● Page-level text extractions
────────

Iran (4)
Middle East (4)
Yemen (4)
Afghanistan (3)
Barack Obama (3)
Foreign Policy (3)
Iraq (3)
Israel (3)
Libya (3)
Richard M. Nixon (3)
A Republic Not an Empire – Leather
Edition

────────

● Prompt
Rewrite the text of every row, substituting "Near East" for "Middle East" and leaving everything else unchanged.

● Solution to this task
Iran (4)
Near East (4)
Yemen (4)
Afghanistan (3)
Barack Obama (3)
Foreign Policy (3)
Iraq (3)
Israel (3)
Libya (3)
Richard M. Nixon (3)
A Republic Not an Empire – Leather
Edition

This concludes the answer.